White box switches and their associated operating systems are poised to make an impact on the networking industry during 2014.

White box Ethernet switches offer IT the advantages of flexibility, lower Capex and potentially lower operating costs as compared to traditional “black box” Ethernet switch options. White box switch adoption will be led by large cloud/Web-scale operators with a wealth of IT talent.

Defining white box switches and software

White box Ethernet switches are a subset of SDN in that there is an explicit separation of hardware (bare-metal switches based on Broadcom or other semiconductor supplier silicon) and the network operating system supplied by Pica8, Cumulus or Big Switch. It is expected that there will be others to come. White box switches are like white box servers, offering low cost without the brand name or tight integration of silicon and network software features.

White box switches are not expected to have the same complex features and functions of black box switches, because most will function in an SDN environment in which the SDN controller is making forwarding and control-plane decisions from a centralized point for all switches in the network.

Benefits of white box switches

The proponents of white box switches say that the integrated Ethernet switch model (with its 60%-plus margins) has run its course and will be replaced by commodity, lower-margin switches. White box switches cost significantly less than the equivalent-speed brand-name switches.

However, the real key to white box switches is the potentially low operating costs. White box switches are about automation and making the networking device look like a server. Thus, IT staff without explicit networking expertise can deploy and support the white box Linux operating system. White box switches have support for a wide range of IT development tools, including OpenStack, Puppet and Chef – thus enabling customization of the switch infrastructure to the specific needs of the data center environment.

Challenges of white box switching

White box switches are in very early stages of deployment. Proponents of traditional switching architectures point to the white box switches’ relative lack of specific features (e.g., protocol support) and the dearth of service and support options. For early white box buyers, it is very much a do-it-yourself support model with the need to deal with potential glitches inherent in new networking products.

Data center vs. access networks

White box switches can be deployed either in the data center or in the access network. Hyperscale data centers can deploy white box switches to reduce Capex and leverage open SDN tools to improve time to deployment and automation.

In the access network, white box switches can act like wireless network controllers. Several IT managers have pointed out that access switches can be relatively “dumb” and that they don’t see the need to “pay top dollar” for switches in wiring closet.


Cloud service providers vs. enterprise

The majority of interest and early deployment of white box switches is by very large cloud/Web service providers, such as Facebook, where the huge scale of data center network and broad availability of IT talent make white box implementation practical. Large businesses with high dependency on their network, such as financial services firms, are also key target customers for white box switches. They also have the available engineering staff to take on programmability. However, most financial services firms are in very early stages of white box switch evaluation and are unlikely to deploy until 2015.

White box switch vendors to watch

Vendors to watch include software suppliers Cumulus, Big Switch and Pica8, as well as the associate hardware/chip manufacturers like Accton, Quantum, Intel, Broadcom, Mellanox, Xpliant and Centec. Significant growth of the white box market has the potential to impact the margins and market share of the incumbent Ethernet switch providers, specifically Cisco (and HP, Juniper, IBM, Dell, Brocade, Extreme and Arista).

The bottom line is that white box switches have the potential to disrupt the traditional black box Ethernet switch market. During 2014, the market will see initial adoption in the data center representing a small (low single-digit %) of the overall market. Over time, the white box switch market will need to prove its Capex and Opex benefits as it looks to expand to enterprise buyers and into access networks.

──────

What needs to be done:
Answer these questions from the white box switch article:
1. Which three companies does the article name as suppliers of the network operating system for white box switches?
2. What margin does the article give for the integrated Ethernet switch model?
3. Until what year are most financial services firms unlikely to deploy white box switches?
Answer using only the white box switch article.

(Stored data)
──────

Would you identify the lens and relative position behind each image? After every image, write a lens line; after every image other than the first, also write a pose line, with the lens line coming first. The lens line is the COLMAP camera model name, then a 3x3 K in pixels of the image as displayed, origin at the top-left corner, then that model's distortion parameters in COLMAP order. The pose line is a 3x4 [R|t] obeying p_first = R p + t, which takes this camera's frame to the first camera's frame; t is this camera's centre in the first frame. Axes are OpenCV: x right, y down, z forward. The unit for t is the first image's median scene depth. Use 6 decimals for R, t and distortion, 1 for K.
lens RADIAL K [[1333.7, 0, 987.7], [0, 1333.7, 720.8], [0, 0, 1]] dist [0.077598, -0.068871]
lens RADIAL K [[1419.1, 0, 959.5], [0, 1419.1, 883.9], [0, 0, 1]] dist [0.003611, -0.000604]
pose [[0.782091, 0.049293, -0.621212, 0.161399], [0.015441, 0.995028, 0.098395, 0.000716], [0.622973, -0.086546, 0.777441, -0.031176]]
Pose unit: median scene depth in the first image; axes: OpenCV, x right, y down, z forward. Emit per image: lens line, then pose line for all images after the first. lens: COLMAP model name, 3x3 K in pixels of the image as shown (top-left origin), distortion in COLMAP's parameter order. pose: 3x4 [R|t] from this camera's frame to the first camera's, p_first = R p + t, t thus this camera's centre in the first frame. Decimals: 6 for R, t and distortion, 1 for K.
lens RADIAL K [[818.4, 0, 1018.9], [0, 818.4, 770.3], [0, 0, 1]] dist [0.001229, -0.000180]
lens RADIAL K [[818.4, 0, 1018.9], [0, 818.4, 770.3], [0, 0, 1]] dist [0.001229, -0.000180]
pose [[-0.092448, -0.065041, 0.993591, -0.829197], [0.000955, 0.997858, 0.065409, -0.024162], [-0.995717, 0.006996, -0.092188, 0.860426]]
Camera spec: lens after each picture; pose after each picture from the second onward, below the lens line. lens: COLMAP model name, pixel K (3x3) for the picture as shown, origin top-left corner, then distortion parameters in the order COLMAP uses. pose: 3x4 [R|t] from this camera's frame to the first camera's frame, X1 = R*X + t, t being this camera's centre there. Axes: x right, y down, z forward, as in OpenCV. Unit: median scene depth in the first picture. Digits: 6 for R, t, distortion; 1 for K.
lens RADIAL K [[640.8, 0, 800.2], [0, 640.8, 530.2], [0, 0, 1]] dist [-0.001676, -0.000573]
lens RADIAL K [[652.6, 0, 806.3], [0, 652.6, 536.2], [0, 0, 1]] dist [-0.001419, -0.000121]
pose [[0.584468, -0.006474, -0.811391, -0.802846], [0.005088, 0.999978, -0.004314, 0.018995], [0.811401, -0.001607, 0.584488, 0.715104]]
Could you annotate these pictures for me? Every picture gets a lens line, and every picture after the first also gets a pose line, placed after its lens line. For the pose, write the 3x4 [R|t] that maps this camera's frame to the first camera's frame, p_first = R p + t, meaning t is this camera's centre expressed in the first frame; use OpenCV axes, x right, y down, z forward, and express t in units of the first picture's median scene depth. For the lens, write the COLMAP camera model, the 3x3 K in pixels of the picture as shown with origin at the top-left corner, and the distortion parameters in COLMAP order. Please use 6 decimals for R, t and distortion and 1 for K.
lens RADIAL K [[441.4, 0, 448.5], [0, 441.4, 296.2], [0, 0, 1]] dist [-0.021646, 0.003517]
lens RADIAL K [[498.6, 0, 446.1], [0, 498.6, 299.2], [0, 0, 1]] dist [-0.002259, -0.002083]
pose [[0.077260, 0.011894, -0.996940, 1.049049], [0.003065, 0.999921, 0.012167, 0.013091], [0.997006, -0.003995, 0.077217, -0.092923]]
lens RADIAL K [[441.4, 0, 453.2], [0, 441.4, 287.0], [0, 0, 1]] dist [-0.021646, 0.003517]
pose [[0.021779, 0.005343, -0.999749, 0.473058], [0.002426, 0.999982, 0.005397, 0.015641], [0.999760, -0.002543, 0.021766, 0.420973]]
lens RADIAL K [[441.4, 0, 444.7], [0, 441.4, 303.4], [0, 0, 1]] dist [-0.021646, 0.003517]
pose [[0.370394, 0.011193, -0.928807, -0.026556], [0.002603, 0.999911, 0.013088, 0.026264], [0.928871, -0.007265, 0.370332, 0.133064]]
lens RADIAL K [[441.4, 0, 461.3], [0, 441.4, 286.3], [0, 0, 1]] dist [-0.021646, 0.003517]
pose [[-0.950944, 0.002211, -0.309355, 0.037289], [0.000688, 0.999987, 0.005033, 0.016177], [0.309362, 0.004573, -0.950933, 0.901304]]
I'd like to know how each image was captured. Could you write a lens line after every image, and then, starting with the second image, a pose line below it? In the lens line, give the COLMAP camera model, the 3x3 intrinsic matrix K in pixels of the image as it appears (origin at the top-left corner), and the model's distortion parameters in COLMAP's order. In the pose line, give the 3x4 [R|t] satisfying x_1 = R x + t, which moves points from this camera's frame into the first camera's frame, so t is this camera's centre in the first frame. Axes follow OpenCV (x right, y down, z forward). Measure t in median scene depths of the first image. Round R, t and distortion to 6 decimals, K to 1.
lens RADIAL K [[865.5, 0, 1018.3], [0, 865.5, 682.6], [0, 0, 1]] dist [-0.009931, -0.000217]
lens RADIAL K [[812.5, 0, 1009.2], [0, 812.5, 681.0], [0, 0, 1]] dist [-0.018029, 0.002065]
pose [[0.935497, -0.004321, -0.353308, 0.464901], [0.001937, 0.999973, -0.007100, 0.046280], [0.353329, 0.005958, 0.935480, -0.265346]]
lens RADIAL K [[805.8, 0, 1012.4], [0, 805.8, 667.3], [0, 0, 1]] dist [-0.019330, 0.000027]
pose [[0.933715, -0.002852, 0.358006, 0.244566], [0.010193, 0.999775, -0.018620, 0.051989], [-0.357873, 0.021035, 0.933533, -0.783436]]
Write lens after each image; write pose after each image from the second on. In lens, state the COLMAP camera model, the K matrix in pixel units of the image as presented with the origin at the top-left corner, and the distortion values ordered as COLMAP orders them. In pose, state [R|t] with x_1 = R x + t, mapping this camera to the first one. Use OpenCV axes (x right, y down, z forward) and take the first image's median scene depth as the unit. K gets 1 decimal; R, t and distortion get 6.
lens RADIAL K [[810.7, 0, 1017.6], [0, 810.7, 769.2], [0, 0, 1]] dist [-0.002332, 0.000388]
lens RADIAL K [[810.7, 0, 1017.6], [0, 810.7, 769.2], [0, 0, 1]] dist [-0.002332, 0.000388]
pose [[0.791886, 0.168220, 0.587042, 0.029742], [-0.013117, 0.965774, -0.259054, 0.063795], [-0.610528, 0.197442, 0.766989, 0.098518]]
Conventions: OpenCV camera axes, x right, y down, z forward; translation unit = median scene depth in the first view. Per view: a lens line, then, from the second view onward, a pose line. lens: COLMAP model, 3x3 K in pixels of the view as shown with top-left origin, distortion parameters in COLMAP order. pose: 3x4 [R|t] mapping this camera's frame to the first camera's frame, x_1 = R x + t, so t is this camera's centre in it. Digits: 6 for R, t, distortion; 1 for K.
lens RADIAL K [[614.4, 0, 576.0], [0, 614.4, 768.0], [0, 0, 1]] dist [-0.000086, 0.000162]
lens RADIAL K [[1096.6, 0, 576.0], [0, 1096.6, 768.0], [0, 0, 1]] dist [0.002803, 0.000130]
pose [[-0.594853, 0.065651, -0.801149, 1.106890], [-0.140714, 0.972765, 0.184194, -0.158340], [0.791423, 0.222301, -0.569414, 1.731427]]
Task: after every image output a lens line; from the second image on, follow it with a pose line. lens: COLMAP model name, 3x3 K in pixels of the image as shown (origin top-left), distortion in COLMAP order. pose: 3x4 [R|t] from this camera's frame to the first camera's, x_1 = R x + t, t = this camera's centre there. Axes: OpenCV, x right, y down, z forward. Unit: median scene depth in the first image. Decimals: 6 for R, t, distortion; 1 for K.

──────

Task response:
1. Pica8, Cumulus and Big Switch
2. 60%-plus
3. 2015